V. aussi, dans cette affaire : 24 octobre 2019, Société OGIC, n° 419630 et Ville de Marseille, n° 419690 ; également, du même jour, avec mêmes requérants, voir : n° 419641/n° 419642/n° 419646 et n° 419689/n° 419730/n° 419694.

 

118 - Permis de construire – Obligation d'affichage du permis sur le terrain d'assiette de celui-ci – Fonctions de l'affichage du permis – Affichage déclenchant le délai de recours contentieux – Cas d'un affichage comportant une erreur – Erreurs seules de nature à empêcher le délai de recours de courir – Absence en l'espèce – Rejet.

À propos d'un litige portant notamment sur les conséquences contentieuses à tirer d'une erreur affectant l'une des mentions devant figurer sur le panneau d'affichage du permis de construire, le Conseil d'État  rappelle et revisite le régime contentieux applicable en ces termes : « En imposant que figurent sur le panneau d'affichage du permis de construire diverses informations sur les caractéristiques de la construction projetée, les dispositions (des art. R. 424-15 et A. 424-16  c. urb.) ont pour objet de permettre aux tiers, à la seule lecture de ce panneau, d'apprécier l'importance et la consistance du projet, le délai de recours contentieux ne commençant à courir qu'à la date d'un affichage complet et régulier. Il s'ensuit que si les mentions prévues par l'article A. 424-16 doivent, en principe, obligatoirement figurer sur le panneau d'affichage, une erreur affectant l'une d'entre elles ne conduit à faire obstacle au déclenchement du délai de recours que dans le cas où cette erreur est de nature à empêcher les tiers d'apprécier l'importance et la consistance du projet. La circonstance qu'une telle erreur puisse affecter l'appréciation par les tiers de la légalité du permis est, en revanche, dépourvue d'incidence à cet égard, dans la mesure où l'objet de l'affichage n'est pas de permettre par lui-même d'apprécier la légalité de l'autorisation de construire ».

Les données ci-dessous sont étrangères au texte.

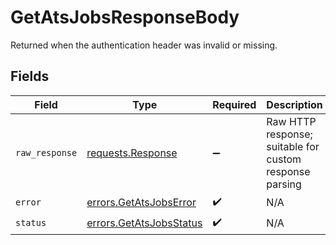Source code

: # GetAtsJobsResponseBody

Returned when the authentication header was invalid or missing.


## Fields

| Field                                                                                 | Type                                                                                  | Required                                                                              | Description                                                                           |
| ------------------------------------------------------------------------------------- | ------------------------------------------------------------------------------------- | ------------------------------------------------------------------------------------- | ------------------------------------------------------------------------------------- |
| `raw_response`                                                                        | [requests.Response](https://requests.readthedocs.io/en/latest/api/#requests.Response) | :heavy_minus_sign:                                                                    | Raw HTTP response; suitable for custom response parsing                               |
| `error`                                                                               | [errors.GetAtsJobsError](../../models/errors/getatsjobserror.md)                      | :heavy_check_mark:                                                                    | N/A                                                                                   |
| `status`                                                                              | [errors.GetAtsJobsStatus](../../models/errors/getatsjobsstatus.md)                    | :heavy_check_mark:                                                                    | N/A                                                                                   |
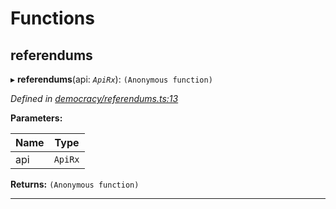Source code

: 

# Functions

<a id="referendums"></a>

##  referendums

▸ **referendums**(api: *`ApiRx`*): `(Anonymous function)`

*Defined in [democracy/referendums.ts:13](https://github.com/polkadot-js/api/blob/7393710/packages/api-derive/src/democracy/referendums.ts#L13)*

**Parameters:**

| Name | Type |
| ------ | ------ |
| api | `ApiRx` |

**Returns:** `(Anonymous function)`

___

Dès lors, la cour ayant fait application de ces principes, elle n'a pas commis d'erreur de droit en jugeant que l'erreur de mention n'avait pas été de nature à faire obstacle au déclenchement du délai de recours contentieux.

Cette décision, interprétant de façon assez latitudinaire les dispositions en cause, se situe dans la ligne générale d'une jurisprudence réduisant à l'extrême la fenêtre de tir pour former un recours contentieux en matière d'urbanisme.

(16 octobre 2019, M. et Mme X. et autres, n° 419756)

 

119 - Travaux non conformes au permis de construire délivré – Arrêté ordonnant l'interruption des travaux – Contestation de cet arrêté par voie de référé suspension – Permis de construire modificatif régularisant les travaux contestés – Permis valant abrogation implicite de l'arrêté interruptif des travaux – Recours contentieux irrecevable – Substitution de motif – Rejet.

Est irrecevable le recours en référé suspension dirigé contre un arrêté municipal ordonnant l'interruption de travaux non conformes au permis de construire délivré lorsque, postérieurement, est délivré un permis modificatif valant régularisation des travaux litigieux. Un tel permis a un effet abrogatoire sur l'arrêté ordonnant l'interruption des travaux. Il n'y a donc plus lieu d'entreprendre ou de poursuivre une action contentieuse du chef de ce dernier.